[Input]
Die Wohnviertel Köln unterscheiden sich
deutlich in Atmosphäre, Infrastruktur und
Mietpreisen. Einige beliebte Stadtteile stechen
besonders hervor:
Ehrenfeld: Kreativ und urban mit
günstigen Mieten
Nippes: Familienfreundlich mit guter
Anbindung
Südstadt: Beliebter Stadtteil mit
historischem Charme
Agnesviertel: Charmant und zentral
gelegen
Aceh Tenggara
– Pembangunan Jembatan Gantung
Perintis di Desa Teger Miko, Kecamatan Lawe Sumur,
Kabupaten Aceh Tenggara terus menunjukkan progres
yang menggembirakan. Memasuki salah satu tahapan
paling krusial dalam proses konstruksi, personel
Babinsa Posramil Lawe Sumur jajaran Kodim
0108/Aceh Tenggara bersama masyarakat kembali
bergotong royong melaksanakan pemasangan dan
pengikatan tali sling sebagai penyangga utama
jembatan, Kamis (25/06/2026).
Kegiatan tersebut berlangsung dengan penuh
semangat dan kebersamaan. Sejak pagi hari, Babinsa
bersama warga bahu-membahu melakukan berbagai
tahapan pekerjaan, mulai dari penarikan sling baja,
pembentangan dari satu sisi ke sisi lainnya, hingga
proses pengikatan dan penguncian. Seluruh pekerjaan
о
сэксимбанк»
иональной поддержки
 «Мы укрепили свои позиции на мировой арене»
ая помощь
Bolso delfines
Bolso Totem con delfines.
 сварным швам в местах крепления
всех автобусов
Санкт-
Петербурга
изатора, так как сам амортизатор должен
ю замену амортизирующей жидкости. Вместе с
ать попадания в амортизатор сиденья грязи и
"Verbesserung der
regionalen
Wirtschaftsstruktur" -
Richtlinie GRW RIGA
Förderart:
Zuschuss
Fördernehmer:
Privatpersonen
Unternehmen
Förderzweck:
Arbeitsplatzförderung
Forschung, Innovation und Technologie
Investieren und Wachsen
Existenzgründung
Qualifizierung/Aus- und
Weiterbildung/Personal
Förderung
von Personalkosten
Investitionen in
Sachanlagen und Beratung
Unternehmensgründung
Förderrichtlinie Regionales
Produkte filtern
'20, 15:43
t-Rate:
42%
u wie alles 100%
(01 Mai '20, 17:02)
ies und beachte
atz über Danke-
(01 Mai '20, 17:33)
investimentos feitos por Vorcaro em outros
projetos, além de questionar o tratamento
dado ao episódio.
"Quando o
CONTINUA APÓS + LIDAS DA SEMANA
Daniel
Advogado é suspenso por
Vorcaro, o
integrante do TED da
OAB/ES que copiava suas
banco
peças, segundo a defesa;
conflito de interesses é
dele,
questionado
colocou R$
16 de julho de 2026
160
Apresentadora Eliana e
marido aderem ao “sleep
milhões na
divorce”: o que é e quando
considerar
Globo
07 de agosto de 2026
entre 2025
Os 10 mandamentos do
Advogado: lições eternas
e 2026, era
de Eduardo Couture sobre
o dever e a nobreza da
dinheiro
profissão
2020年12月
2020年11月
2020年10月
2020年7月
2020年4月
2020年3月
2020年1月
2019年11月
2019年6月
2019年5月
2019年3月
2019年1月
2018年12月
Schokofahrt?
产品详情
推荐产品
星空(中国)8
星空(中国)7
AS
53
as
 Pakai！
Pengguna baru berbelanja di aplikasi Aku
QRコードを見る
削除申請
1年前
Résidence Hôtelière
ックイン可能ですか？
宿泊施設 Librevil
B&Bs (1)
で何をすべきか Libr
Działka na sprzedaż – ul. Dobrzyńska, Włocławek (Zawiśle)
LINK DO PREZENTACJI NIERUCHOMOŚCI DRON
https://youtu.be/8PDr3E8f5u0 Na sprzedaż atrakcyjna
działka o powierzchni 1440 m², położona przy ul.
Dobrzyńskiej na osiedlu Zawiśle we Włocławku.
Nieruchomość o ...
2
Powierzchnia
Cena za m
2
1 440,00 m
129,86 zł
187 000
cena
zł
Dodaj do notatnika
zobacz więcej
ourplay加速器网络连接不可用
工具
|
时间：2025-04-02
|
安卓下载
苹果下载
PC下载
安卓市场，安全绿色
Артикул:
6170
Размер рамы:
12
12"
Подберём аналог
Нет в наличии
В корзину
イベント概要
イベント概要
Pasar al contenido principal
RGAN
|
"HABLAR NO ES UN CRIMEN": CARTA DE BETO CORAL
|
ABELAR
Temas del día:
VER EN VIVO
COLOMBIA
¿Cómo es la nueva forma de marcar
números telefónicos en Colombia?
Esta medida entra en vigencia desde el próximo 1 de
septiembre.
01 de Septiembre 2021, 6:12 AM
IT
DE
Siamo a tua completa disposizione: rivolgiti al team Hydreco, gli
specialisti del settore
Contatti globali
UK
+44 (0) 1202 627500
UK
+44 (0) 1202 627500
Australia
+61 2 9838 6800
[/Input]
#### [Activity]
Your task is to copy every line in the entries that holds the string "delfines".

#### [Task solution]
Bolso delfines
Bolso Totem con delfines.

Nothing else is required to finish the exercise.